A batalha de Jena abriu a Napoleão o caminho para a Rússia. Mas antes disso os soldados dele fizeram alguns estragos em Weimar e nas vizinhanças. Um deles ainda lá está à vista de todos: uma bala de canhão bem enterrada na fachada de uma casa vizinha da de Goethe. Terríveis momentos aqueles (contaram-me em Weimar de forma tão viva que acreditei que a pessoa os tivesse vivido ela própria): os soldados em semicírculo virados para a casa de Goethe, prontos a invadir e pilhar. Imagino Goethe lá dentro, preparado para o pior. Mas eis que a porta principal se abre, e Christiane Vulpius se apresenta aos soldados, destemida e zangada. A partir daqui, as versões divergem: há quem diga que os soldados preferiram não afrontar aquela fúria, e fizeram meia volta e debandada geral. E há quem diga que os soldados franceses, uns cavalheiros, preferiram não incomodar a senhora. Finalmente, historiadores há que dizem que Goethe era muito respeitado por Napoleão, e que, enquanto Christiane empatava os soldados, Goethe foi falar com o comandante francês pedindo para ele pôr os seus homens com dono.
Se me deixassem mandar, escolhia a primeira versão, que é a mais engraçada.  

Nessa altura, Goethe vivia já há duas décadas com a Christiane Vulpius em regime de pouca-vergonhice. Mas depois daquele episódio ganhou juízo, foi logo meter os papéis para casar, e passados uns dias estavam a unir oficialmente os trapinhos há muito unidos (sim, que a Erotica Romana não se escreveu sozinha). Não é que isso melhorasse muito a situação daquela mulher, que continuava a ser desprezada pela sociedade. Só a Frau Schopenhauer, a mãe do filósofo, foi capaz de um momento de delicadeza quando a convidou para o seu salão, dizendo às outras megeras snobs "se Goethe foi capaz de lhe dar o seu nome, nós também conseguiremos dar-lhe um chá". O que está bem dito, mas podia também lembrar-lhes que a Christiane tinha dado um filho ao Goethe, e que isso vale bem mais do que um nome ou todo o chá do mundo. De facto, Christiane deu cinco filhos a Goethe, mas só o primeiro sobreviveu - os outros morreram todos à nascença, vítimas de eritroblastose fetal. Penso às vezes no sofrimento de Christiane Vulpius: essa mulher a quem os filhos morriam logo após o parto. Como será, depois da morte do segundo filho, depois da morte do terceiro, estar de novo grávida e a temer que o quarto possa morrer também? E o quarto a morrer também à nascença, e ela a engravidar de novo, e a passar outros nove meses de horroroso temor? 

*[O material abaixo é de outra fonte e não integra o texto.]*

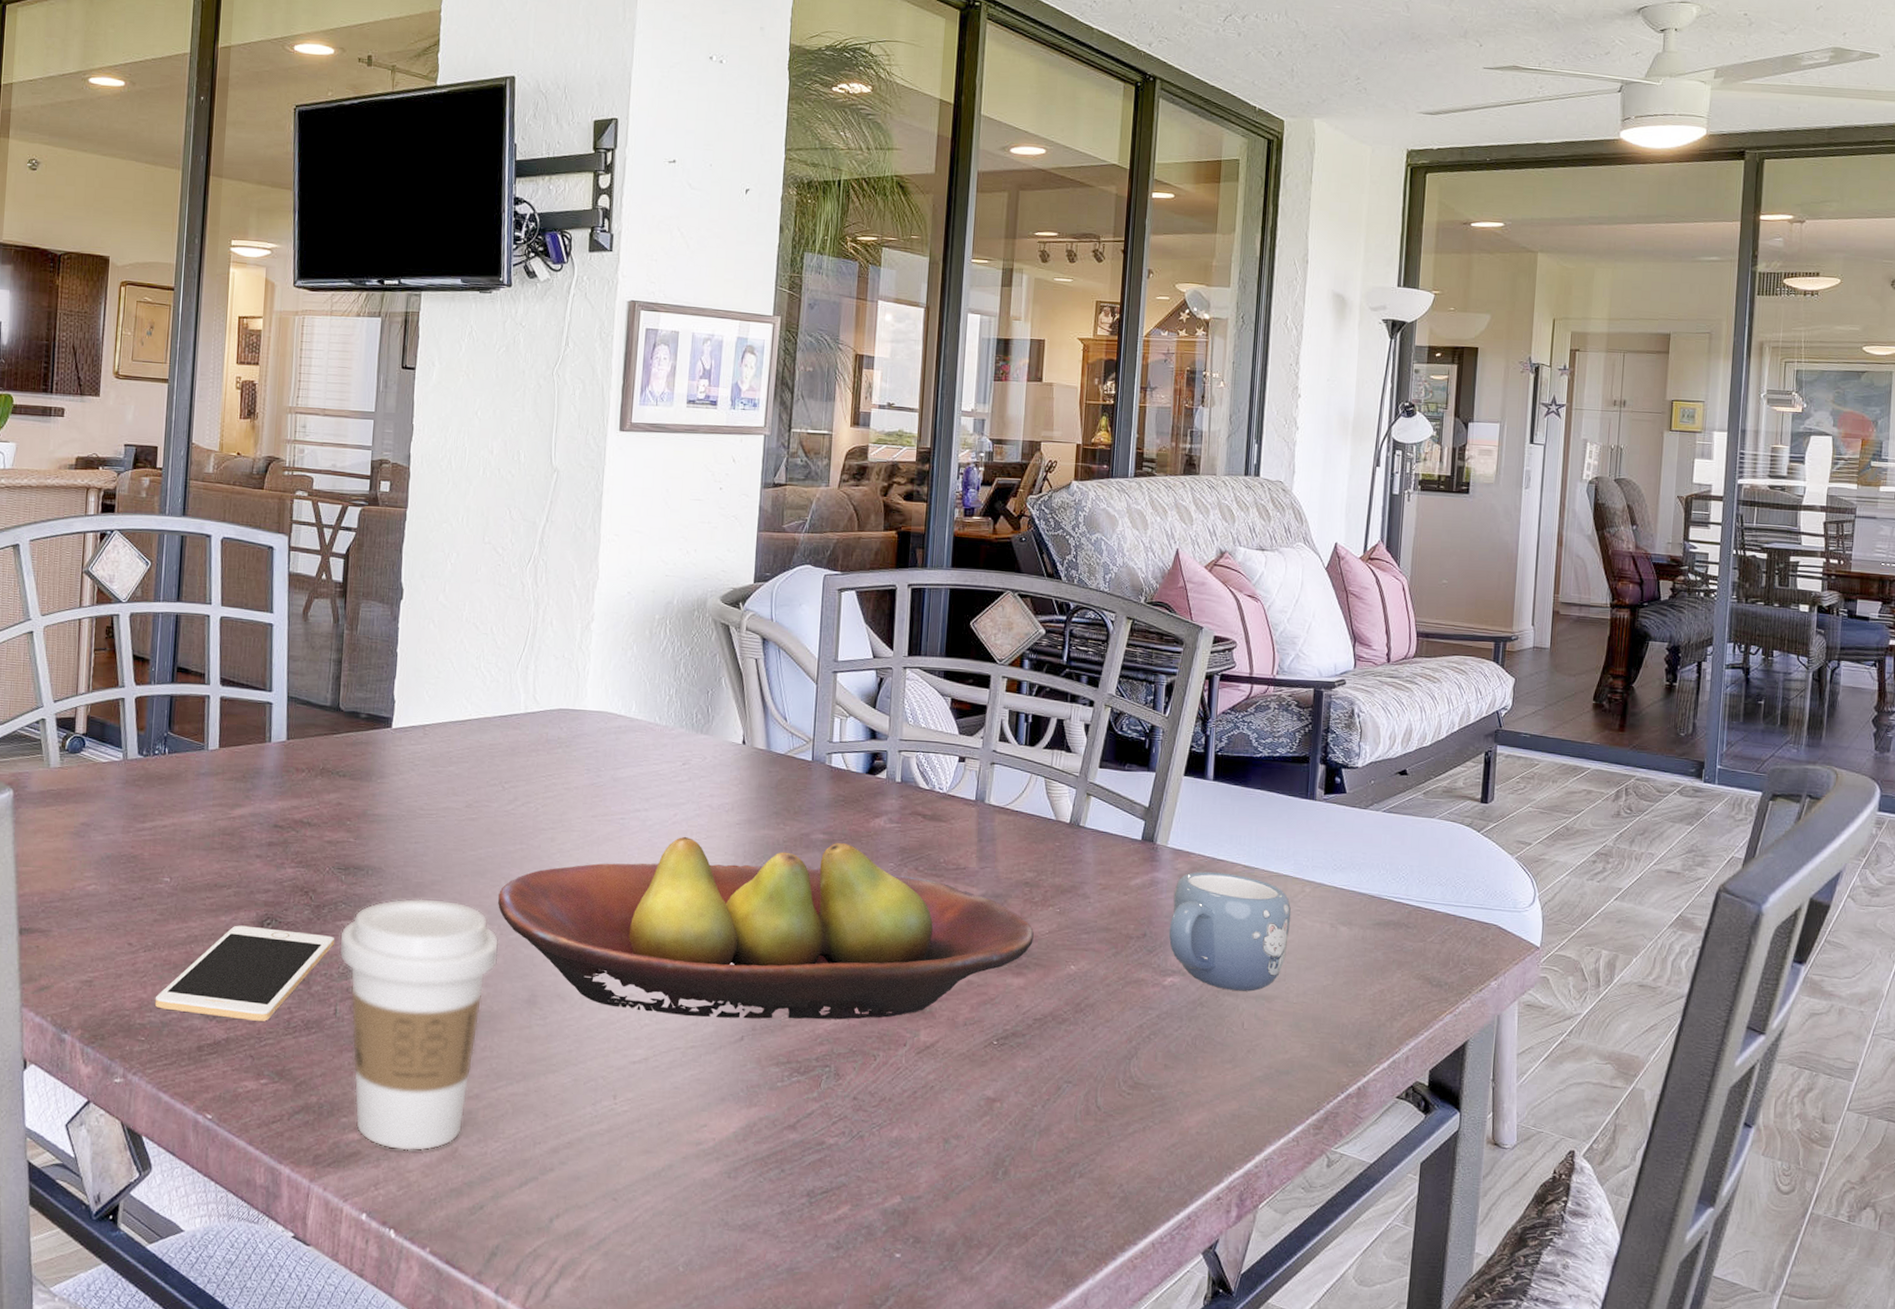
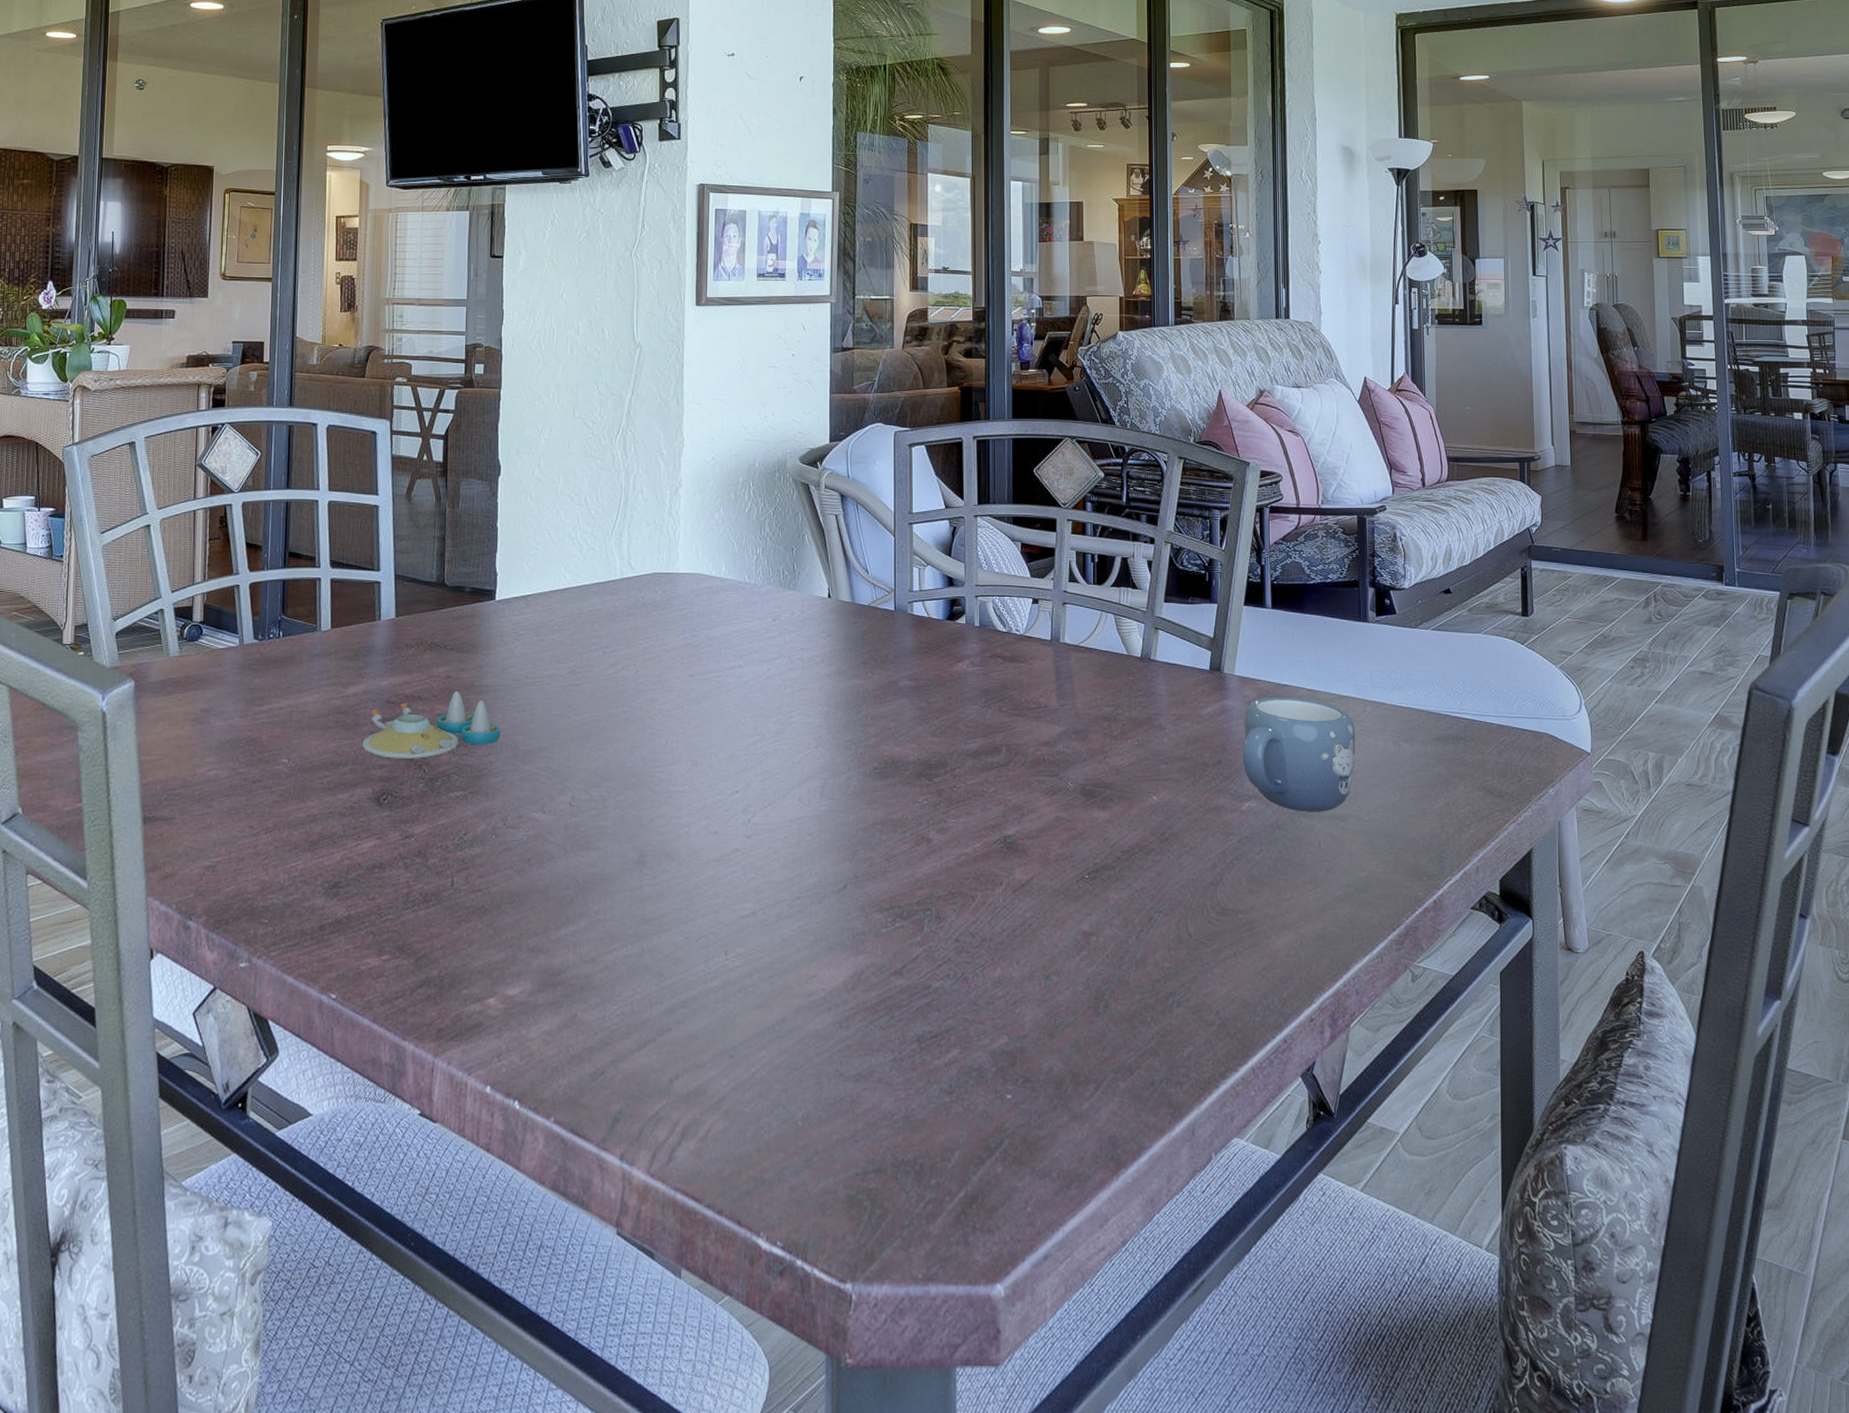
cell phone: present [154,925,335,1021] -> none [276,802,449,897]
salt and pepper shaker set: none [247,819,392,886] -> present [362,691,500,759]
coffee cup: present [338,898,499,1152] -> none [453,766,607,1019]
fruit bowl: present [498,836,1034,1020] -> none [604,689,1115,867]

Se fosse comigo, ganhava tamanha fúria contra a vida que ficava bem capaz de aviar todos os soldados de Napoleão à bofetada. Pelo menos. 

Em Weimar contaram-me também que os soldados franceses fizeram imensa festa em frente à casa de Schiller, recitando alguns dos seus poemas que tão bem harmonizavam com os ideais da revolução francesa. Não sei. Em todo o caso, não seria um amor correspondido. Ao contrário dos outros grandes de Weimar (Goethe, Herder, Wieland), Schiller recusou-se a louvar o poderoso invasor, remetendo-se a um precavido silêncio.

Quem não podia ficar calado era o Grão-Duque Karl August. Pelo contrário: depois de perdidas as batalhas de Jena e Auerstedt, e de enviar a sua jovem nora Maria Pavlovna, irmã do czar, em direcção à segurança de São Petersburgo, recebeu Napoleão no seu palácio para negociar o melhor que pôde. Napoleão entra no palácio, começa a subir a escadaria monumental, e admira o candelabro gigante suspenso sobre as escadas. E é neste momento que eu própria entro na história: duzentos anos mais tarde dei comigo a viver numa casa em frente a esse candelabro. À noite, quando havia recepções no palácio e as luzes se acendiam festivamente, parava uns momentos a olhar, unida a Napoleão por um encanto que me transportava no tempo dois séculos para trás.